In the MUM&Co script the way it finds the nucmer aligner is through 'which nucmer' (and the other MUMmer tools respectively on lines 9-11) NUCMER=$(which nucmer) DELTAFILTER=$(which delta-filter) SHOWCOORDS=$(which show-coords) Therefore it goes after the nucmer command in your path You can edit this line directly to direct it to a newer installation of MUMmer4, eg: NUCMER=$(/home/user/mummer4/nucmer)

Or alternatively, build and install MUMmer4 as from the github (with 'sudo make install' at the end) Perhaps you have already tried that and it still didn't change the path?

davidaray commented 3 years ago

That seems to be doing the trick. It's running. I'll see if it finishes successfully. Regardless, thanks for being so responsive.

davidaray commented 3 years ago

Yep. That works and is a vast improvement. I ran a test using the same two genomes.

V1 used 36 processors. V2 used only one.

V1 finished in ~20 minutes. V2 is still running after 35 minutes. I expect it will take 20-30 hours based on the earlier run.

So, you might want to put this in the final version. It works.

Thanks for the help.

SAMtoBAM commented 3 years ago

Thanks for giving me the results. It makes a hell of a difference

Looks like i'll be adding this option permanently soon and mentioning that MUMmer4 will then be a requirement cheers

davidaray commented 3 years ago

Reopening this thread if that's ok.

I've come back to this after a while and have found there's a new version based on what we discussed above.

Unfortunately, this new version isn't working for me. I'm getting some very strange errors that I have no idea how to deal with.

These new errors seem to stem from this issue that comes up four times during a run of the test data.

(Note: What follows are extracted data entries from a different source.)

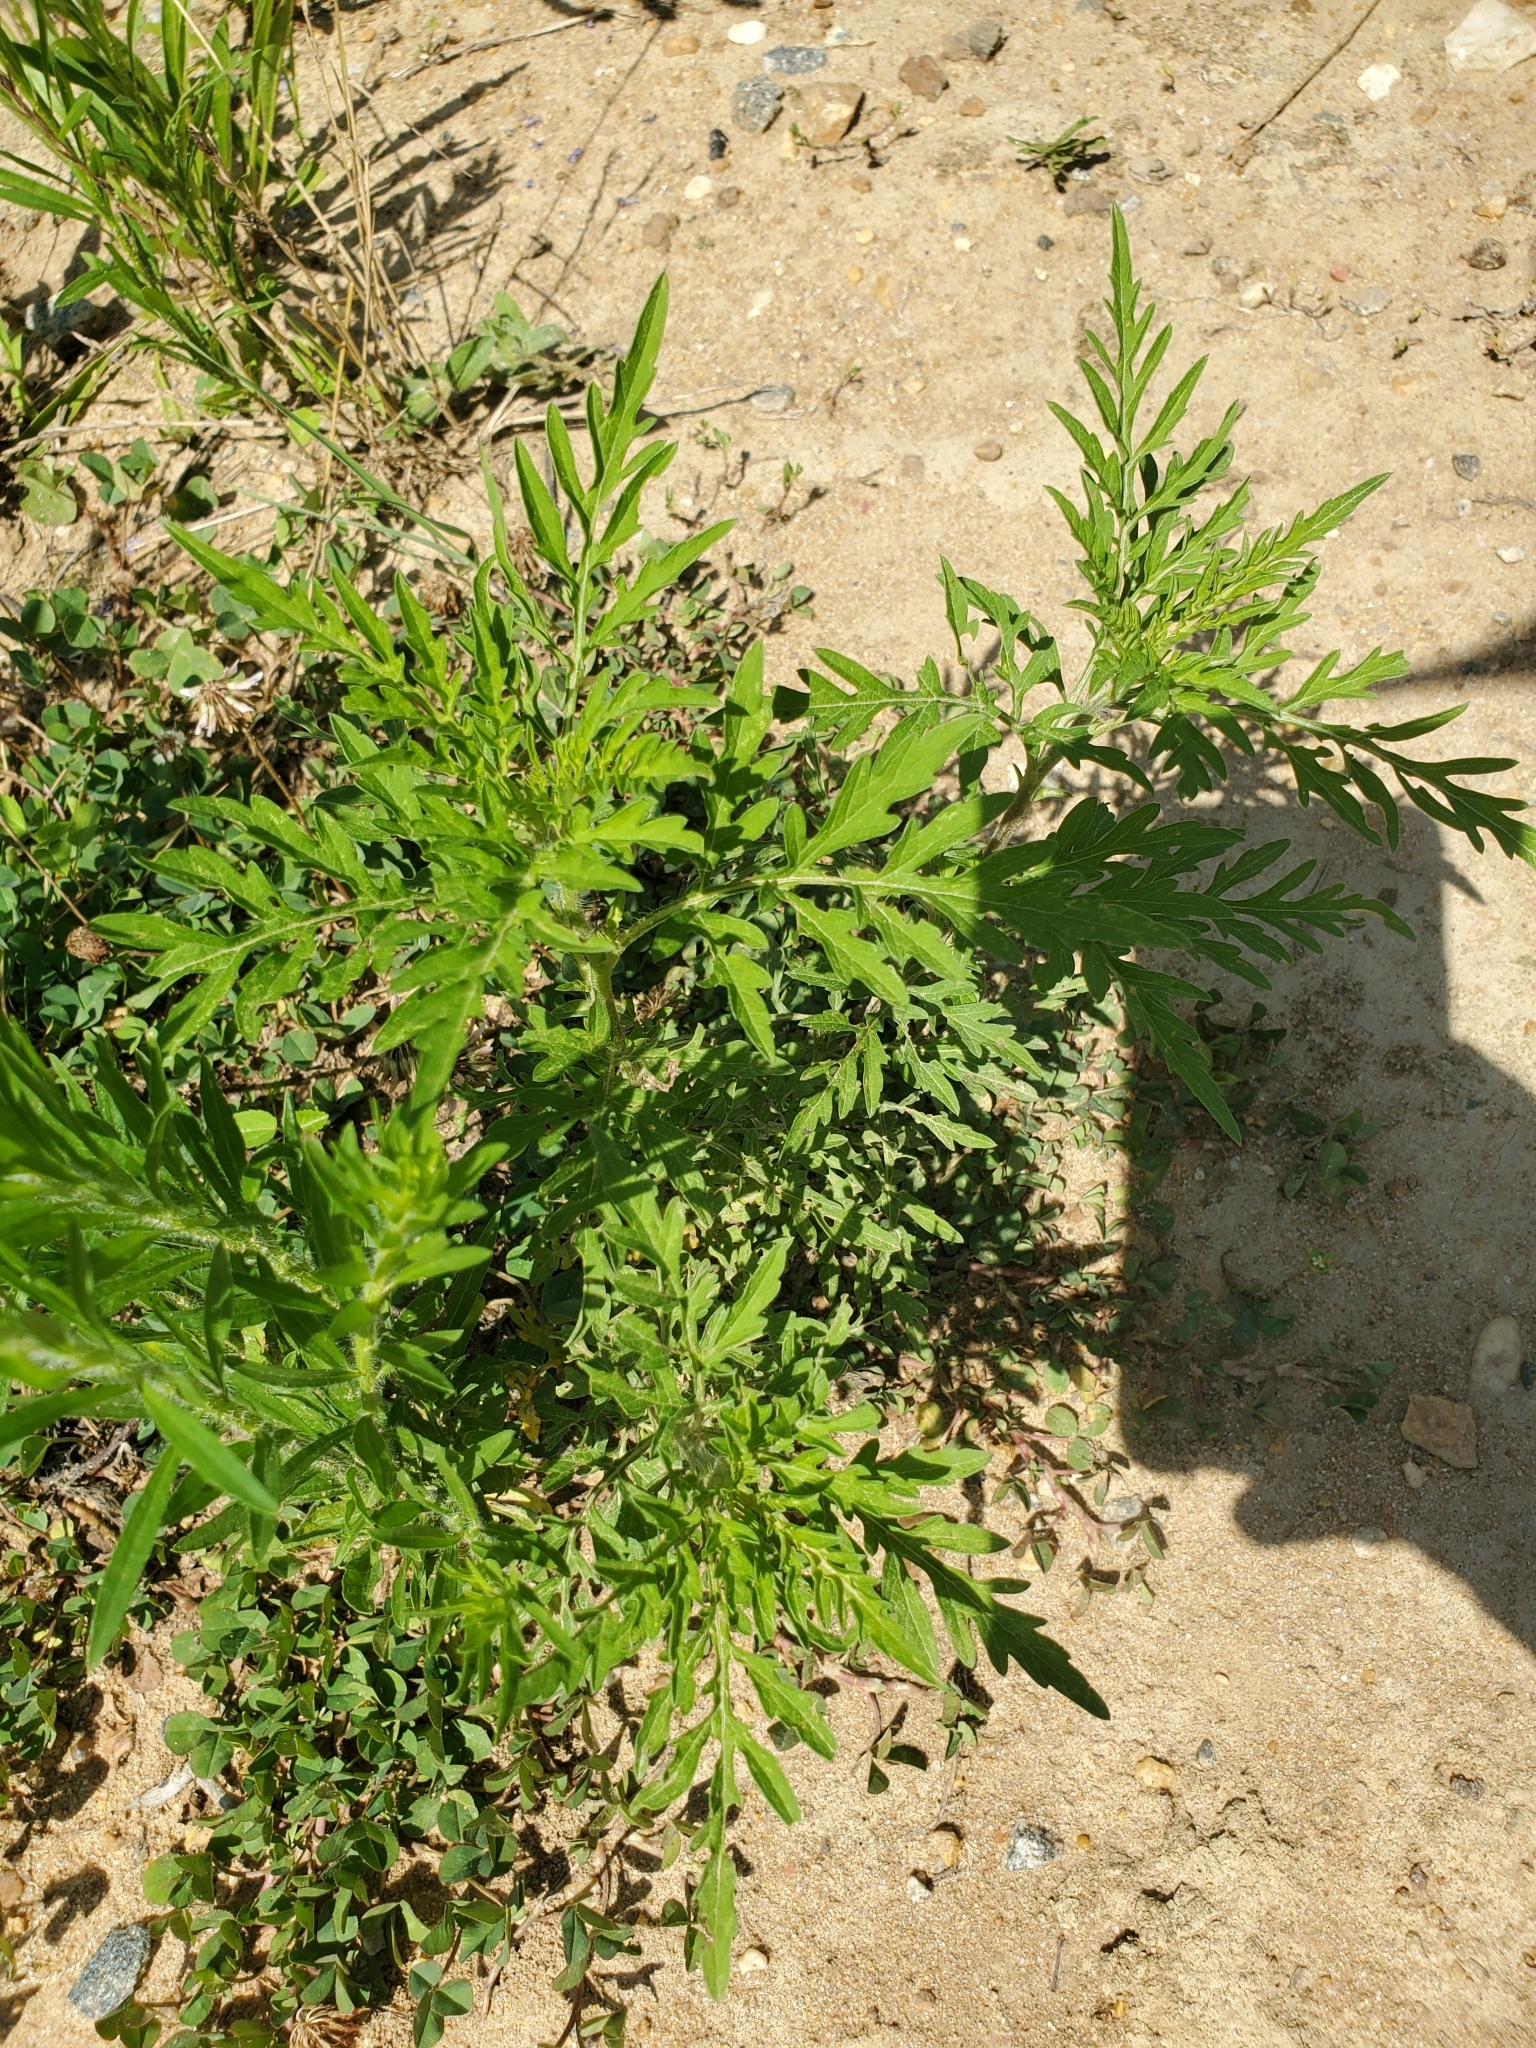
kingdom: Plantae
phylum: Tracheophyta
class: Magnoliopsida
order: Asterales
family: Asteraceae
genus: Ambrosia
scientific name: Ambrosia artemisiifolia
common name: Annual ragweed
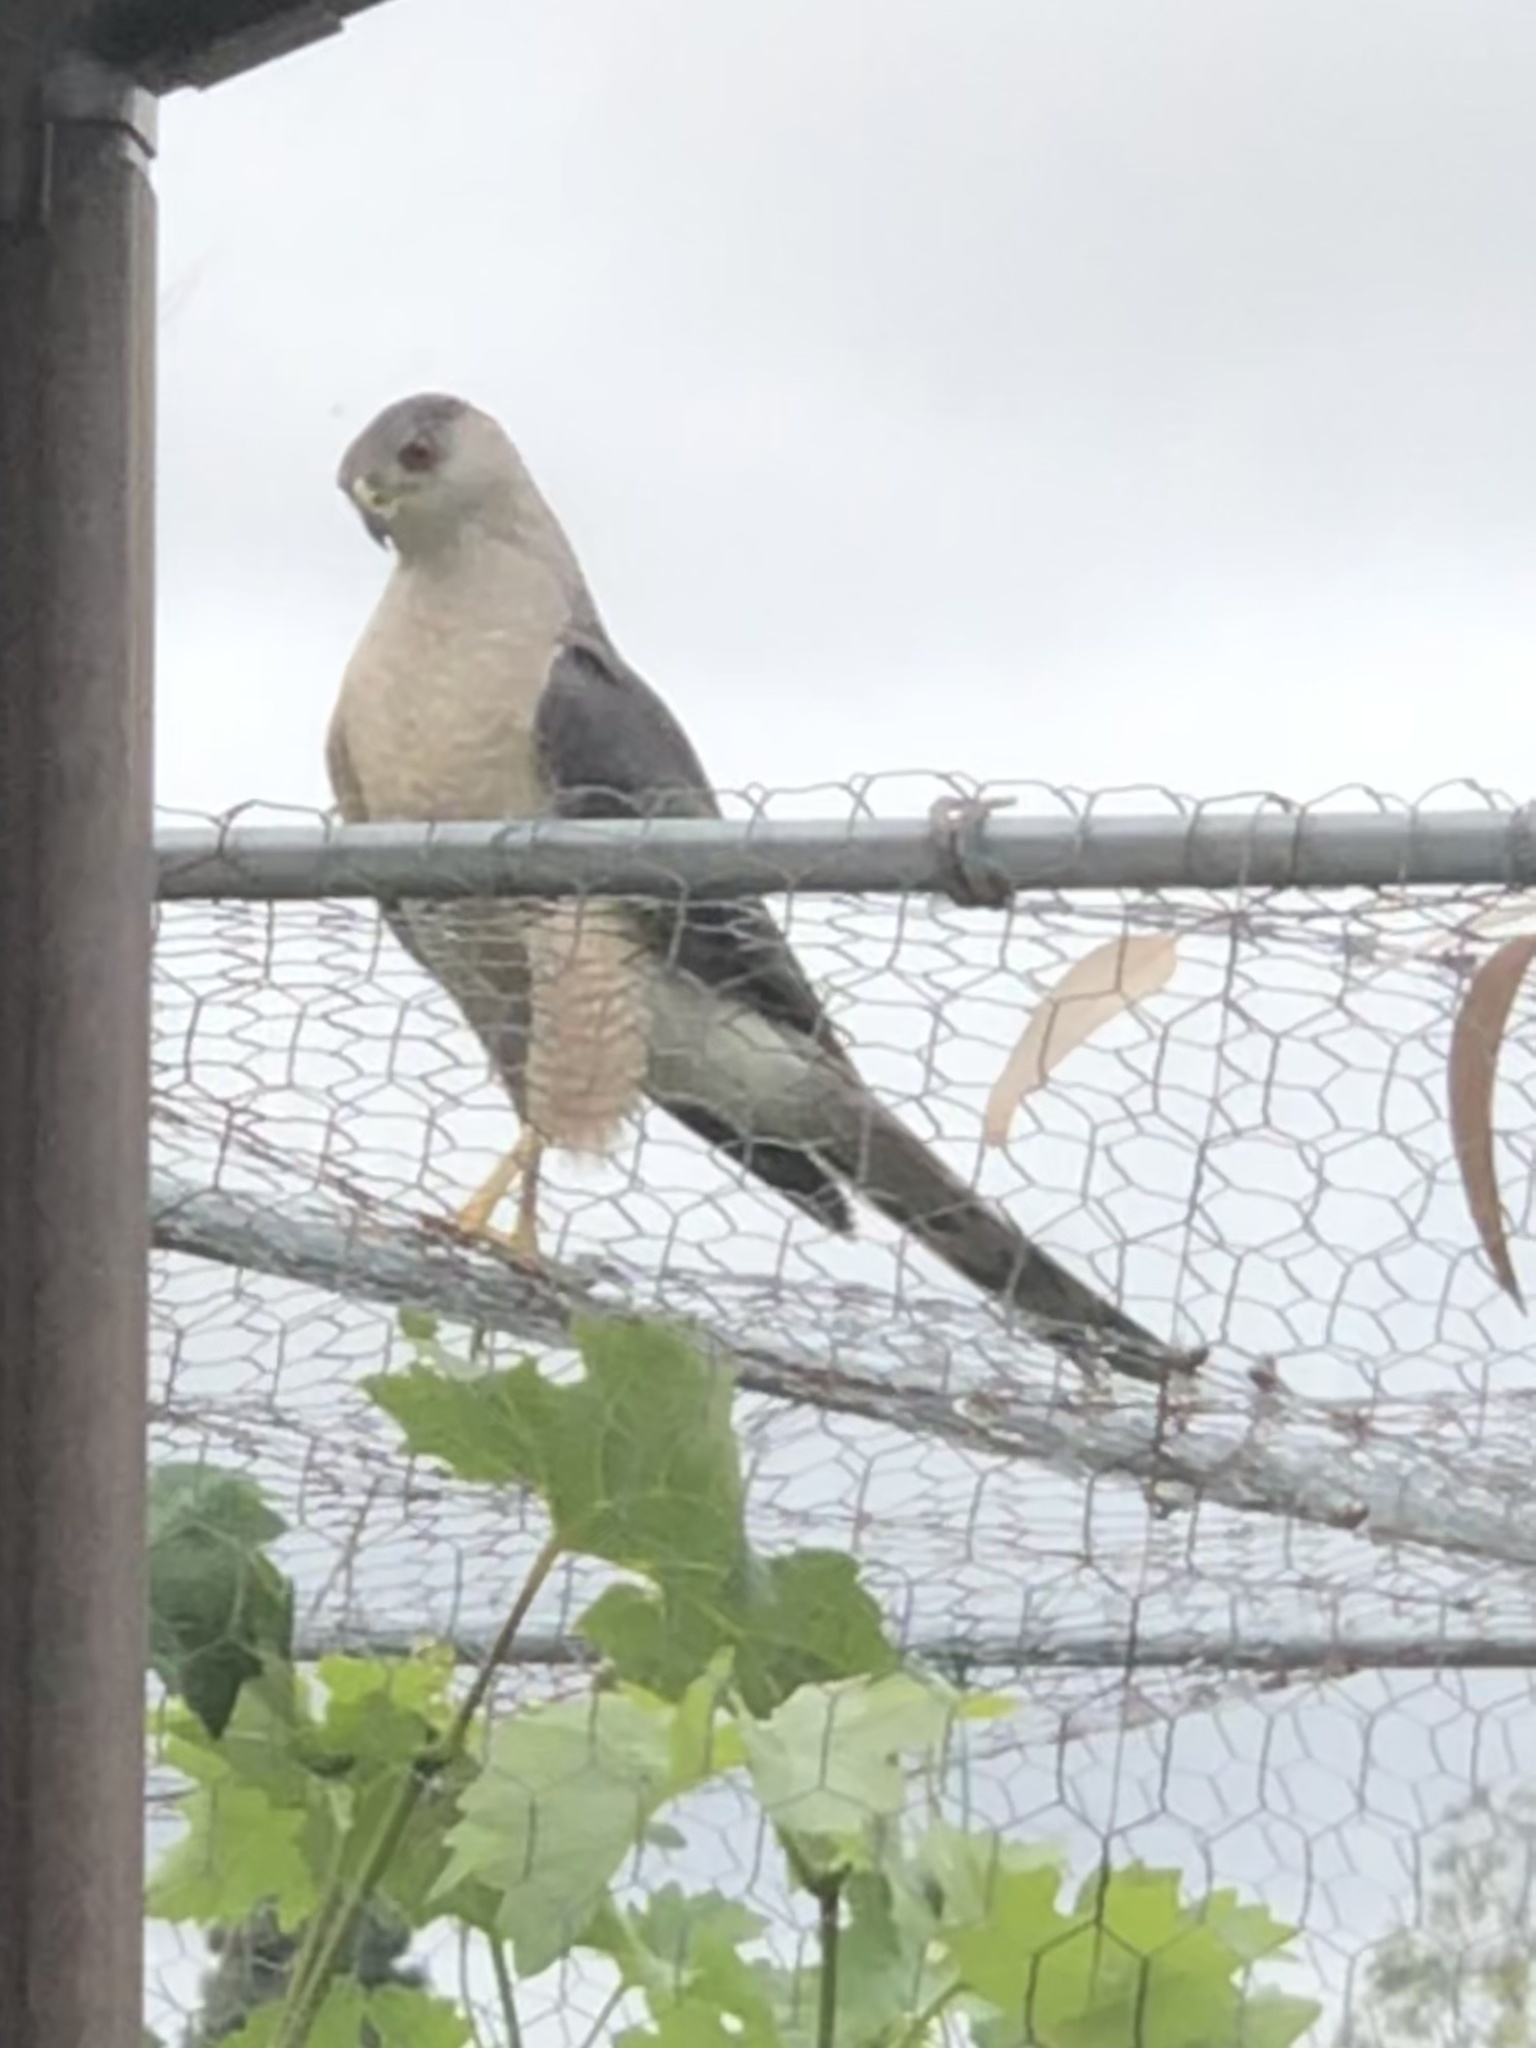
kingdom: Animalia
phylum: Chordata
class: Aves
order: Accipitriformes
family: Accipitridae
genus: Accipiter
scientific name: Accipiter cooperii
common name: Cooper's hawk
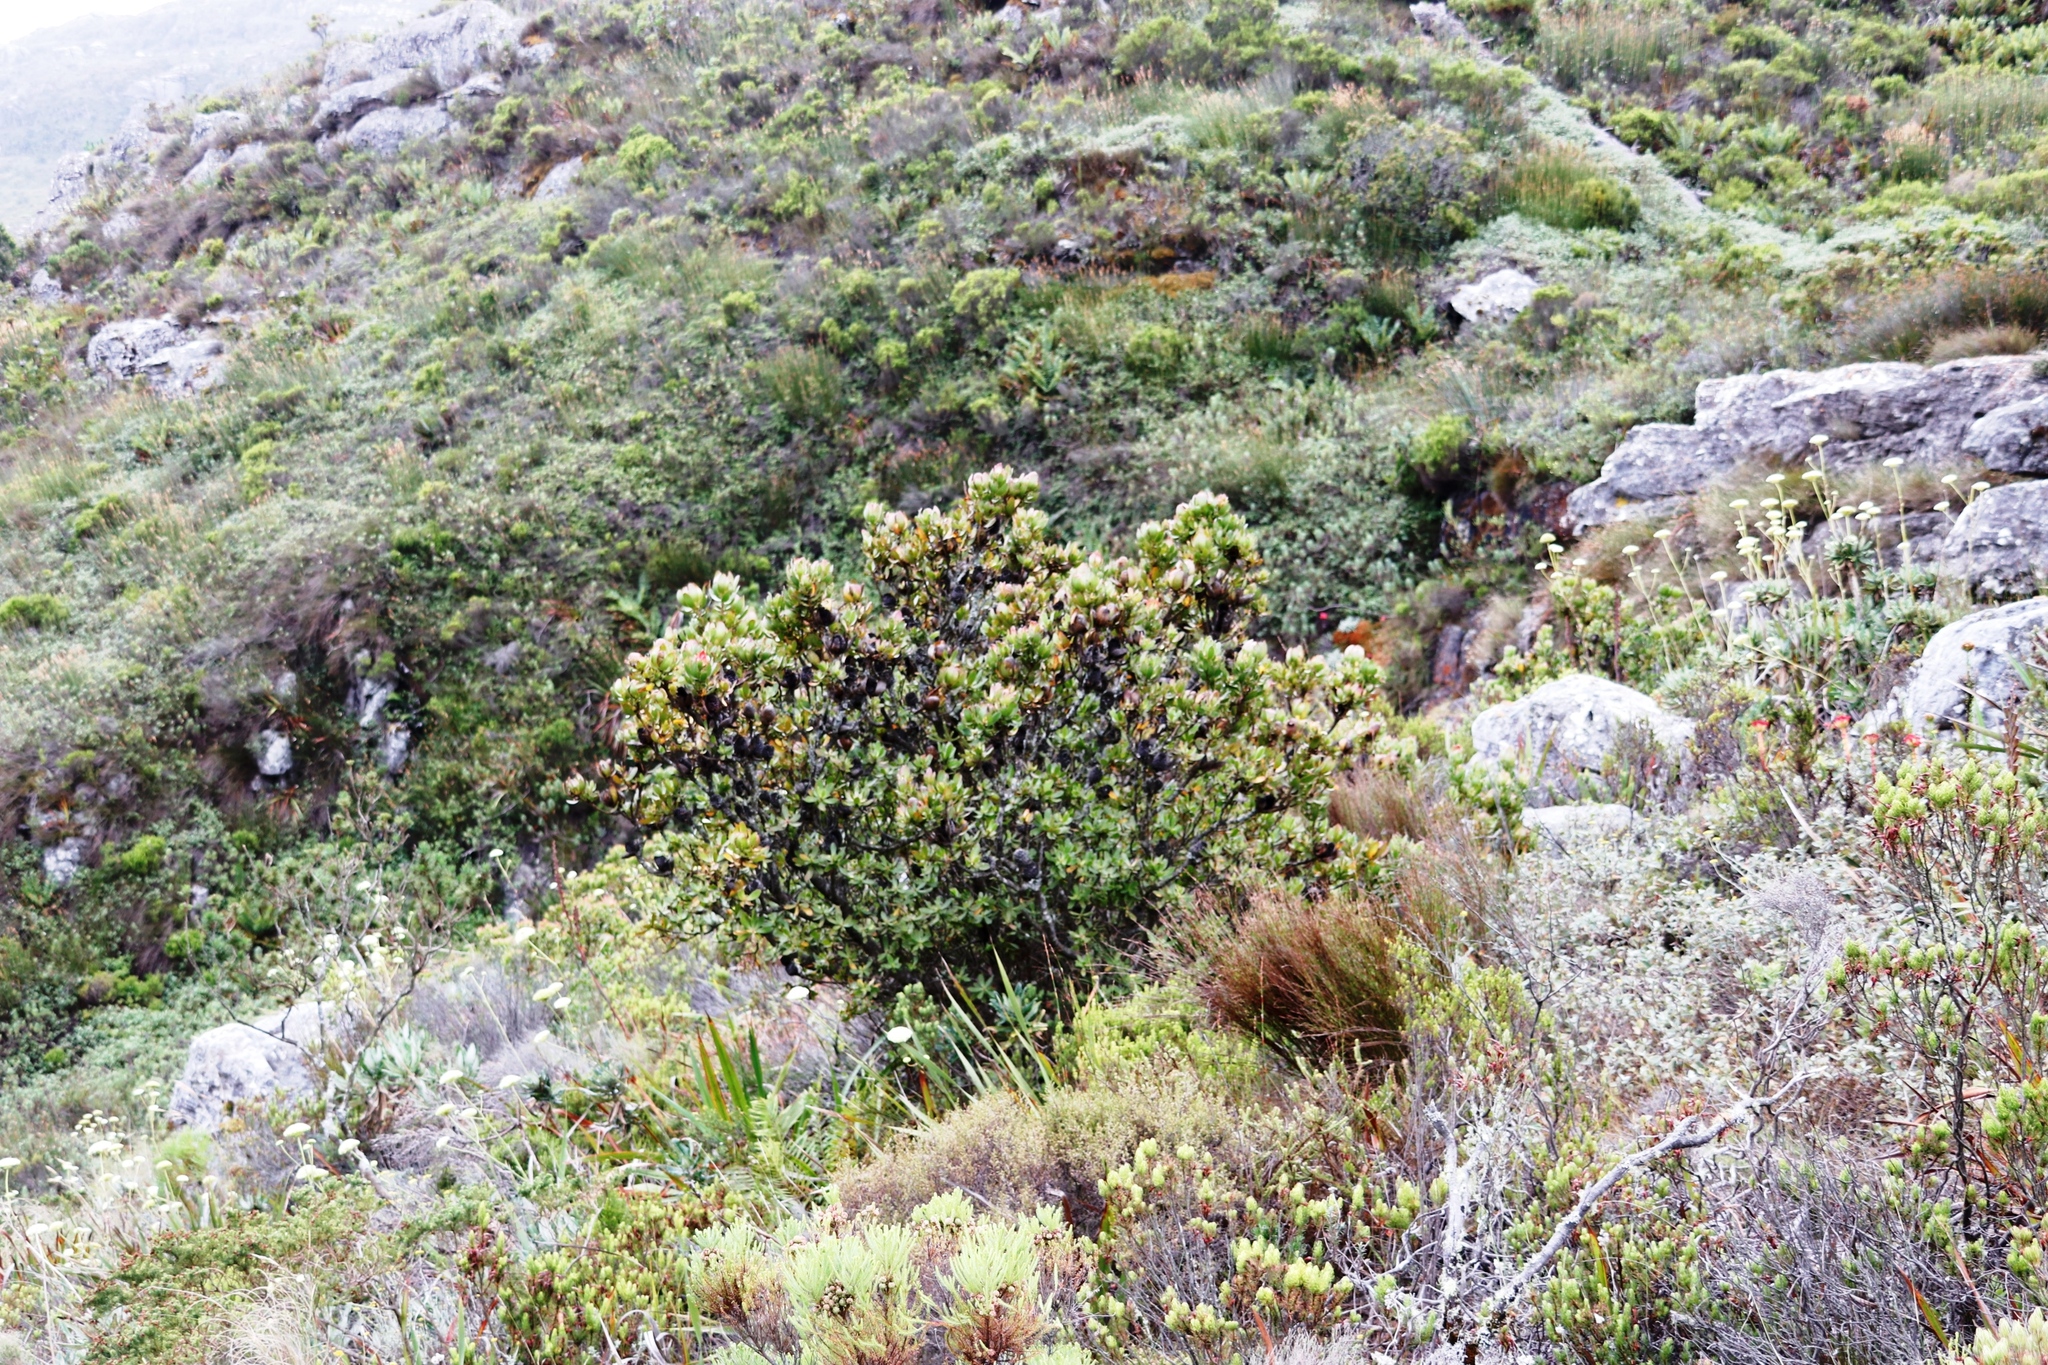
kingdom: Plantae
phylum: Tracheophyta
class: Magnoliopsida
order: Proteales
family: Proteaceae
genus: Leucadendron
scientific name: Leucadendron strobilinum
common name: Mountain rose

g++: error: /opt/ohpc/pub/compiler/gcc/5.4.0/lib/../lib64/libstdc++.so: No such file or directory g++: error: /opt/ohpc/pub/compiler/gcc/5.4.0/lib/../lib64/libstdc++.so: No such file or directory g++: error: /opt/ohpc/pub/compiler/gcc/5.4.0/lib/../lib64/libstdc++.so: No such file or directory g++: error: /opt/ohpc/pub/compiler/gcc/5.4.0/lib/../lib64/libstdc++.so: No such file or directory

I've done some troubleshooting and I think I've narrowed it down to these lines:

$SHOWCOORDS -T -r -c -l -d -g ""$prefix"_ref".delta_filter > ""$prefix"_ref".delta_filter.coordsg
$SHOWCOORDS -T -r -c -l -d ""$prefix"_ref".delta_filter > ""$prefix"_ref".delta_filter.coords

$NUCMER --threads ${threads} --maxmatch --nosimplify -p ""$prefix"_query" $query_assembly $reference_assembly
$DELTAFILTER -m ""$prefix"_query".delta > ""$prefix"_query".delta_filter
$SHOWCOORDS -T -r -c -l -d -g ""$prefix"_query".delta_filter > ""$prefix"_query".delta_filter.coordsg
$SHOWCOORDS -T -r -c -l -d ""$prefix"_query".delta_filter > ""$prefix"_query".delta_filter.coords

There are four $SHOWCOORDS commands.

Any idea what might be going on here?